We believe that every retailer should provide premium product, value-branded product and if appropriate, a private label. It's the mix that wins in the store.
There is no silver bullet. It's the mix that wins.
Ali Dibadj - Sanford C. Bernstein & Co., LLC., Research Division
And you still -- Last question, if I may. And you still believe that pricing in the category can go up even as you, at the lower price point, gain share?
David R. Lumley
Well, absolutely. If you convert a lot of private label, you can go up.
If you introduce new products like we have been, like our Rayovac Advance, it costs more money, right? You sell alkaline versus heavy duty, it costs more money.
You sell rechargeables versus alkaline and a bonus pack, the price goes up. Plus, remember, there's a lot of specialty batteries now that are changing.

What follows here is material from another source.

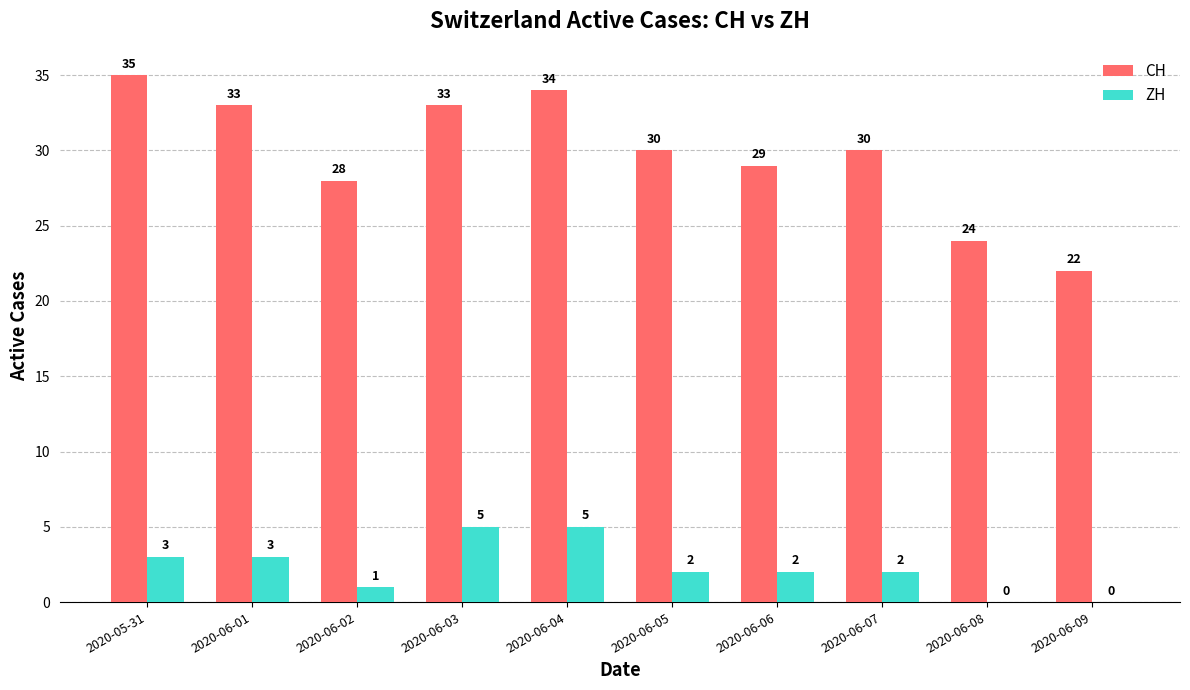

Reading left to right, list all the values displayed in this chart.

CH: 35	33	28	33	34	30	29	30	24	22
ZH: 3	3	1	5	5	2	2	2	0	0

There's power for mobile phones. And if you suffered through Hurricane Sandy, you are shut down in 3 hours.
Once your car ran out of gas, you had no power, end of story, right? So there's lots of opportunities now to power mobile devices and I think you are going to see that change coming.
David A. Prichard
I think we've, obviously, reached bottom of the hour and want to thank everybody and we'll close down our conference call at this point. I do, obviously, want to thank Dave and Tony.
And on behalf of Spectrum Brands, we want to thank all of you for participating in our fiscal 2013 first quarter earnings call this afternoon. Have a good rest of the day, and we'll talk to you next quarter.
Goodbye.
Operator
This concludes today's conference call. You may now disconnect.